Chega aos cinemas a quarta aventura da carismática série A Era do Gelo, animação que vem marcando o cinema com bom humor e crítica ambiental há exatos 10 anos. Todavia, a criatividade e a graça contínua, empregada nos longas do início da franquia, congelaram. Tudo está repetitivo e aborrecido, sem qualquer novidade, a não ser o aparecimento de novos personagens – desculpa para prováveis futuras explorações – e conjunções a respeito da constituição da terra a partir dos desastrosos atos de sua mais ilustre figura, o esquilo Scrat.
Manny (voz de Ray Romano), Diego (voz de Denis Leary) e Sid (voz de John Leguizamo) retornam com a história girando em torno do mamute. Seu excessivo cuidado paterno causa intrigas e palavras dolorosamente disparadas minutos antes de um desgelo fulminante que termina por separá-lo da família quando uma cratera eclode a sua frente. O continente se rompendo rima com o relacionamento fraterno se desfazendo, deixando os inseparáveis amigos sobre um iceberg, à deriva no oceano, enquanto do outro lado assenta o remorso. Perdidos no mar, tem início uma odisseia para o trio – e outro integrante – que enfrentará riscos como a fúria de uma tempestade, sereias e o avanço de piratas navegando num navio de gelo, liderado pelo inescrupuloso macaco Entranha (voz de Peter Dinklage).
Quem ficou de fora dessa quarta empreitada foi o cineasta brasileiro Carlos Saldanha, diretor dos 3 primeiros filmes, que vem se dedicando à animação Rio. A bomba caiu sobre as mãos da dupla Steve Martino e Mike Thurmeier – este segundo dividiu a direção com Saldanha em A Era do Gelo 3 (Ice Age 3, 2009). Familiarizados com esse universo, ambos tratam com responsabilidade a leveza da trama, preparando um filme enxuto e alegre, condescendente com um público jovem que não sofreu com o notável desgaste da série. Intrigas tolas, relações estremecidas e conflitos amorosos – surge um par romântico para Diego – são algumas repetições de ideias usuais que fizeram mal à franquia, que se fortalece quando Scrat está em cena. Esses pequenos instantes são ao menos o bastante para empurrar a história - sua associação com Atlântida é certamente o melhor momento do filme.
Há uma dramatização que acompanha a família dos mamutes, quando a filha de Manny, a adolescente Amora, culpa o pai por um fracasso amoroso. Nesse âmbito se expõe as possibilidades de relações com uma impregnada moral de auto conhecimento e respeito pelo outro, não importando gênero, etnia, raça, etc. Tudo é realizado de maneira infantil e pouquíssimo eficiente, travestindo valores por interesse pessoal e estereótipos típicos da adolescência, acentuando o bullying no distanciamento de um determinado grupo por não corresponder às expectativas deste.
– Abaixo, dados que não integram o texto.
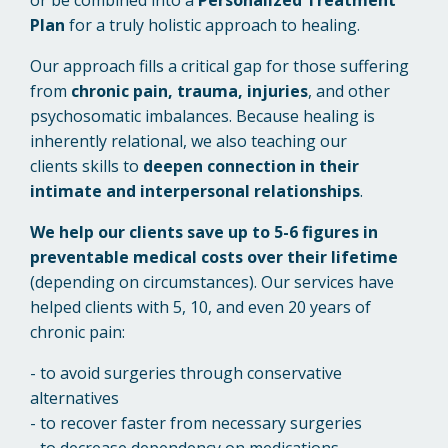
Plan
for a truly holistic approach to healing.
Our approach fills a critical gap for those suffering
from
chronic pain, trauma, injuries
, and other
psychosomatic imbalances.
Because healing is
inherently relational, we also teaching our
clients skills to
deepen connection in their
intimate and interpersonal relationships
.
We help our clients save up to 5-6 figures in
preventable medical costs over their lifetime
(depending on circumstances).
Our services have
helped clients with 5, 10, and even 20 years of
chronic pain:
- to avoid surgeries through conservative
alternatives
- to recover faster from necessary surgeries
- to decrease dependency on medications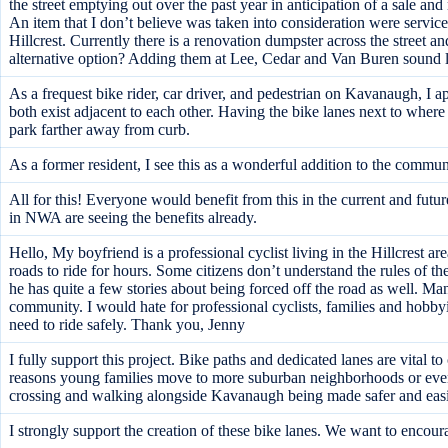
the street emptying out over the past year in anticipation of a sale an
An item that I don’t believe was taken into consideration were servi
Hillcrest. Currently there is a renovation dumpster across the street 
alternative option? Adding them at Lee, Cedar and Van Buren sound li
As a frequest bike rider, car driver, and pedestrian on Kavanaugh, I 
both exist adjacent to each other. Having the bike lanes next to where th
park farther away from curb.
As a former resident, I see this as a wonderful addition to the commun
All for this! Everyone would benefit from this in the current and fu
in NWA are seeing the benefits already.
Hello, My boyfriend is a professional cyclist living in the Hillcrest ar
roads to ride for hours. Some citizens don’t understand the rules of t
he has quite a few stories about being forced off the road as well. Man
community. I would hate for professional cyclists, families and hobbyi
need to ride safely. Thank you, Jenny
I fully support this project. Bike paths and dedicated lanes are vital t
reasons young families move to more suburban neighborhoods or even
crossing and walking alongside Kavanaugh being made safer and easie
I strongly support the creation of these bike lanes. We want to encour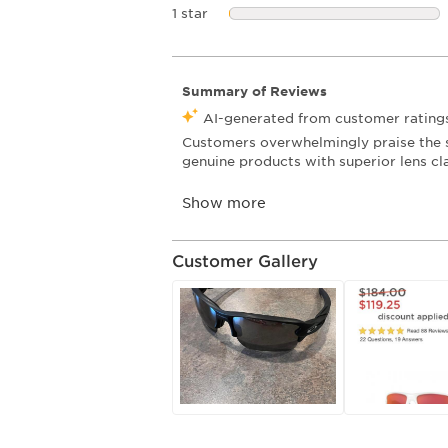
1 star
stars
Customer Gallery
A qualidade da narrativa é ignorada em nome da diversão, com passagens realizadas unicamente para o efeito 3D, buscando impressionar com a profundidade das cenas, que ilustram as magnânimas geleiras ou o oceano dançando enquanto espirra água na tela. O formato compreendendo a moda se mistura com tipificações do cotidiano, transitando vagamente por noções de caráter humano representados por animais: o abandono graças ao envelhecimento, a família em discórdia, a cultura de um povo causando estranhamento social, o respeito pela diferença e a loucura questionada.
Tecnicamente, porém, o filme é inquestionável. O cuidado na composição dos personagens é tremendo, com detalhes significativos bem trabalhados - por exemplo, os pelos e os olhares. O desenho de produção, auxiliado pelo 3D, contribui para o universo refletido, enobrecendo as belas paisagens compostas por imensas geleiras, ilhas perdidas no horizonte e o alto mar. Nestes cenários de rebuscadas elaborações visuais, o longa mantém a igualitária qualidade de seus antecessores. Pra somar, boas cenas de ação são criadas, dominando a ótica da violência daquele tempo de modo contido por óbvias razões. Uma cena remetente a Coração Valente (Braveheart, 1995) garante uma boa piada aos mais crescidos. Diante tantas questões, a fraqueza da empreitada é perceptível, e sua necessidade de reinvenção é necessária para derreter a má impressão desta continuação infeliz.
Está mesmo na hora de criar desenhos novos. A "turminha" pré-histórica já deu no que tinha que dar, ainda mais agora depois do voo solo que o Carlos Saldanha deu em sua carreira saindo da saga "Era do Gelo", sem nem "ensinar a próxima geração" a fazer um filme do estilo.